人民が天の威光を畏れなくなれば、必ず天罰が下されるであろう。自分のいる場所を狭いと思わず、自分の仕事を嫌になることがない。そもそも、ただ嫌になることがないので、天からも嫌がられないのである。こういう訳で、聖人は、自分をよく知ってしかも自分の才能を外に表そうとはしないのである。自分をよく大事にしてしかも自分の身を貴いなどと思わないのである。だから、道に反するものから遠ざかり、道に合致するものに近づくのである。

True lover of oneself.

If people become not to fear the authority of Heaven , they will certainly be punished by Heaven. One feel not narrow where he takes place and never hate his work,first of all simply never hate one's circumstances , will be never hated by Heaven. So saint knows oneself very well and never appear his talent to outside. He is considerable himself and doesn't think himself as noble. Therefore he will be apart from none humanity but close to whom fits to humanity.

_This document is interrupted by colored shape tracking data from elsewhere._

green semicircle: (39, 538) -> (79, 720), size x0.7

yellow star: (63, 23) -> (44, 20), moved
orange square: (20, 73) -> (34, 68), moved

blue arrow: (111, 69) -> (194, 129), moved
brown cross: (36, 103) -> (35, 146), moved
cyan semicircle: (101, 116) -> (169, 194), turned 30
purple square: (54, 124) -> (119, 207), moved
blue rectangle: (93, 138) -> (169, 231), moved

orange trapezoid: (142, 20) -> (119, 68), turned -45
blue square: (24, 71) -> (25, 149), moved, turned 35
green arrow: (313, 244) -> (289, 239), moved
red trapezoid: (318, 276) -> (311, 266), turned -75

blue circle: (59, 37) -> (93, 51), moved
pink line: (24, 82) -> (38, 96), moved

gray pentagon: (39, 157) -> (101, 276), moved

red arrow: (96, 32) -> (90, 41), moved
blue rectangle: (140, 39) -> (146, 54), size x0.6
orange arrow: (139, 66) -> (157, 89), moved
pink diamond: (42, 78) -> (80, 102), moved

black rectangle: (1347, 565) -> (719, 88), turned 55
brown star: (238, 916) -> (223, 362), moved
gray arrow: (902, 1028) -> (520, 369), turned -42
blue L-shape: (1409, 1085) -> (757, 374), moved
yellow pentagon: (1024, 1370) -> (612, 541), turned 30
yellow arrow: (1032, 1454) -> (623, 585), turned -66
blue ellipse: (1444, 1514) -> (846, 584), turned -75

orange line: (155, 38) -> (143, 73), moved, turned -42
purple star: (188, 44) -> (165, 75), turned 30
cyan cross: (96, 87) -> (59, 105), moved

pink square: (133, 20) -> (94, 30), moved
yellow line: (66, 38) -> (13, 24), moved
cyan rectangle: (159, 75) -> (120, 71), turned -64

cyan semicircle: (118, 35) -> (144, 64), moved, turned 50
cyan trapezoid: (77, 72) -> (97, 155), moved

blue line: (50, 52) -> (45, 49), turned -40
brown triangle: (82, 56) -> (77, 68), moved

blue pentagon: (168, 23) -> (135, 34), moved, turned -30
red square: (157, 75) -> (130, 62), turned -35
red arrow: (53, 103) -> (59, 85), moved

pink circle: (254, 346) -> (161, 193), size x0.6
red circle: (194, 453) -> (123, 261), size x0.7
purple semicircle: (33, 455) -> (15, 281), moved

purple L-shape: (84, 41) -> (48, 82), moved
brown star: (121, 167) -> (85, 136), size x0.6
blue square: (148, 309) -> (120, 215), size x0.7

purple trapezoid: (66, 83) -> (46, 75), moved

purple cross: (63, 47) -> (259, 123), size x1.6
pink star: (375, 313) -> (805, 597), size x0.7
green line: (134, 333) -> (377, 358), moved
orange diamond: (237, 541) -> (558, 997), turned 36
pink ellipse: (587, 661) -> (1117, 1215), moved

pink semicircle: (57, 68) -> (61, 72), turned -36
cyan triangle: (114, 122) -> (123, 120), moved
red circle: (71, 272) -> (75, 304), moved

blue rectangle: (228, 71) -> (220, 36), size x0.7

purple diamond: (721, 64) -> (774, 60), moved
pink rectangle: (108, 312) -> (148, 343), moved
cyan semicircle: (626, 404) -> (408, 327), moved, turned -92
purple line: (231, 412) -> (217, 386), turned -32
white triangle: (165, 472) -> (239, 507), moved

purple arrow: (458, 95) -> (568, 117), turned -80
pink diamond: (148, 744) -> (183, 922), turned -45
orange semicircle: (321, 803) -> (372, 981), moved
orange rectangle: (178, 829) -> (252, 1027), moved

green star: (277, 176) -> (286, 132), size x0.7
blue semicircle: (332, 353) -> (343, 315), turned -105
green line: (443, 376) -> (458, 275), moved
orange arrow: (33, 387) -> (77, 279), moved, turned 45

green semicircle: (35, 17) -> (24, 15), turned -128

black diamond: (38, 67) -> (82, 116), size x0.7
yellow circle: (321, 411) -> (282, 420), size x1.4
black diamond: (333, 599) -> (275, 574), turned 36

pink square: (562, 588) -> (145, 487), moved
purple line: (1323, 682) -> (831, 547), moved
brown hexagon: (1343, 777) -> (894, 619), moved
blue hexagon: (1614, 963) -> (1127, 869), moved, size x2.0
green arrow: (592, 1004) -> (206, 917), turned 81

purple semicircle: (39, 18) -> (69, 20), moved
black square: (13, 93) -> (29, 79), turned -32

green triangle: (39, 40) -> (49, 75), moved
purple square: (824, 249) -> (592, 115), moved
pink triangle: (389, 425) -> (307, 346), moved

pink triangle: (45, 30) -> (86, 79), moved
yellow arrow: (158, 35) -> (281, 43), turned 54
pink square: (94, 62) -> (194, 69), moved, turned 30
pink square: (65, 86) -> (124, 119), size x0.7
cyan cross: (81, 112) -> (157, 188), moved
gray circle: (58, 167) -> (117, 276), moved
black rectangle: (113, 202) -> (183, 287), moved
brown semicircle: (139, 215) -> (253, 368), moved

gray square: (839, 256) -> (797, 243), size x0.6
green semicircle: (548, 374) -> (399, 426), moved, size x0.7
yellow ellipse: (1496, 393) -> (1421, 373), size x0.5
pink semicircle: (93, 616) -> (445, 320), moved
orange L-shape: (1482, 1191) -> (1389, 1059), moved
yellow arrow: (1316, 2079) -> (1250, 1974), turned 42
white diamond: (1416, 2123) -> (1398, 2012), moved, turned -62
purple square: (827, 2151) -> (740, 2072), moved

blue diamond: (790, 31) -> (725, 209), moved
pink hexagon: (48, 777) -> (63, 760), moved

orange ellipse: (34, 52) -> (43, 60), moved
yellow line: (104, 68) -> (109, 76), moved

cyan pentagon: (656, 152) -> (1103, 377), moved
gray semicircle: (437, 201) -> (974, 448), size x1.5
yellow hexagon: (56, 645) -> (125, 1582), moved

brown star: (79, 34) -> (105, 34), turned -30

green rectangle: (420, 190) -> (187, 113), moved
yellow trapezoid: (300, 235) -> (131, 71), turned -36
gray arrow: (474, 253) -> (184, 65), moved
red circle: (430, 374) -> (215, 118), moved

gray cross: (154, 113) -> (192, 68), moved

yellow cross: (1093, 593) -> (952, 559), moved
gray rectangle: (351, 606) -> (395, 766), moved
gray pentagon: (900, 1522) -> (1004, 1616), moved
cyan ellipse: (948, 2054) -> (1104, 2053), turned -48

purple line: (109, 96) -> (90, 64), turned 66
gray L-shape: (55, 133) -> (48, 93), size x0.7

この章は、真に自分を知る者は、自己を世間に顕示しようとはせず、真に自分を愛する者は、自己の尊貴さを世間に表そうとはせず、ひたすら自分に与えられた分に安んじて、足るを知るのだと述べている。「愛巳」というタイトルは、「自分を真に愛する者は」という意で、本章の内容とよく合致している。

「民威を畏れざれば、大威至らん」。「威」は、天の権威、威力のこと。「大威」は、天の権威の最大のもの、則ち刑罰(死刑)のこと。人民が天の威力を畏れなくなって、自分勝手な振る舞いをして、天を侮ることになれば、天は怒りを発して、必ず天罰が下される、の意。

「其の居る所を狭しとする無く、その生くる所を厭うこと無し」。分に安んじ足るを知る人物は、自分に与えられた居場所を狭くて嫌だなどとは決して思わず、自分に与えられた生業を嫌になったりなどしない。本章は、学者によって様々な解釈が行われており、難解な章である。したがってここで行った解釈も、一つの解釈に過ぎない。

「夫れ唯厭わず、是を以って厭われず」。分に安んじ足るを知る人物は、ただひたすら嫌になることがない。したがって天もその態度をよみして決してその人物を嫌わないのである、ということ。

「是を以って聖人は、自ら知りて自ら見さず」。こういうわけで、道を体得した聖人は、自分に与えられた分をわきまえて居るので、過分な欲望を抱かず、自分というものを真に理解して、自分の才能等を顕示して、その存在を認められようなどとはしないのだ、ということ。

「自ら愛して自ら貴くせず」。同様に、自分の身を真に愛し貴んで、人に嫌われるような態度を避け、自分こそ貴いのだなどと驕り高ぶった態度は取らないのである、の意。

「故に彼を去りて此れを取る」。「彼」は傲慢さのこと。「此」は、分に安んじ、足るを知ること。したがって聖人は道に乖離する傲慢さから離れ、道に合致する分に安んじ、足るを知る態度の方をとるのである、ということ。